New RVer asks: What about RVing at high altitude?

New RVer asks: What about RVing at high altitude?

By Russ and Tiña De Maris

A new RVer was studying his rig’s appliance manuals and came across a statements that suggested his LP appliances might not work at higher elevations. How big a concern is “at elevation” operation?

high passTraveling in high places with your rig can mean a few changes, but the drama of “no shower, no cold beer” may be a bit overblown. Both from personal experience of our own, and “as told by” RVers around the country, heading for the hills in the RV isn’t a huge problem.

Water heaters seem to be the appliance that has some of the greatest trouble in the high county. They sometimes balk when attempting to light, but here’s a trick that can help: Open the outside door, allowing more of air to get inside to the burner. That often is enough to stop problems in itself.

We’ve only found one instance of an RVer who said they had problems with their refrigerator not wanting to work at high altitude.
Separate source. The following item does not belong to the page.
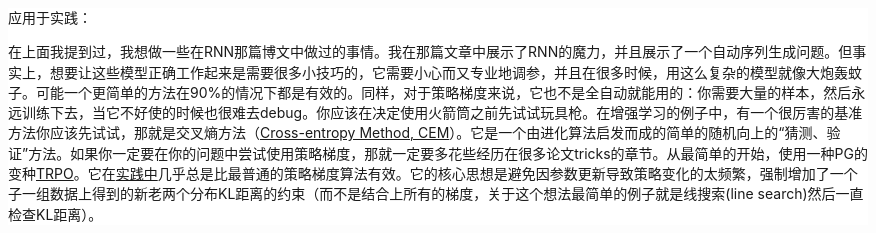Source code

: 



应用于实践：


在上面我提到过，我想做一些在RNN那篇博文中做过的事情。我在那篇文章中展示了RNN的魔力，并且展示了一个自动序列生成问题。但事实上，想要让这些模型正确工作起来是需要很多小技巧的，它需要小心而又专业地调参，并且在很多时候，用这么复杂的模型就像大炮轰蚊子。可能一个更简单的方法在90%的情况下都是有效的。同样，对于策略梯度来说，它也不是全自动就能用的：你需要大量的样本，然后永远训练下去，当它不好使的时候也很难去debug。你应该在决定使用火箭筒之前先试试玩具枪。在增强学习的例子中，有一个很厉害的基准方法你应该先试试，那就是交叉熵方法（[Cross-entropy Method, CEM](https://en.wikipedia.org/wiki/Cross-entropy_method)）。它是一个由进化算法启发而成的简单的随机向上的“猜测、验证”方法。如果你一定要在你的问题中尝试使用策略梯度，那就一定要多花些经历在很多论文tricks的章节。从最简单的开始，使用一种PG的变种[TRPO](https://arxiv.org/abs/1502.05477)。它在[实践中](https://arxiv.org/abs/1604.06778)几乎总是比最普通的策略梯度算法有效。它的核心思想是避免因参数更新导致策略变化的太频繁，强制增加了一个子一组数据上得到的新老两个分布KL距离的约束（而不是结合上所有的梯度，关于这个想法最简单的例子就是线搜索(line search)然后一直检查KL距离）。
At first they though something had physically gone wrong with the unit, but once they came down below 7,000 feet, the ‘frige worked fine. No others reported any problems. If you do take your rig high up and can’t get the cooler to stay cool, then switch away from gas to shore power.

Other gas appliances at altitude? Seems like stoves and ovens work just fine; you will have to make the adjustments called for in cooking time, since water boils at a lower temperature, and leavening tends to gas more–causing baked stuff to expand quicker. Read your recipe and food prep details closely.

One common complaint about high level travel: Electrical generators often don’t run as they should, if they run at all. Happily, most RVers reported that such wasn’t a big problem, as it seems many use the generator largely for running air conditioners, and at higher elevations they generally didn’t need the cooling units.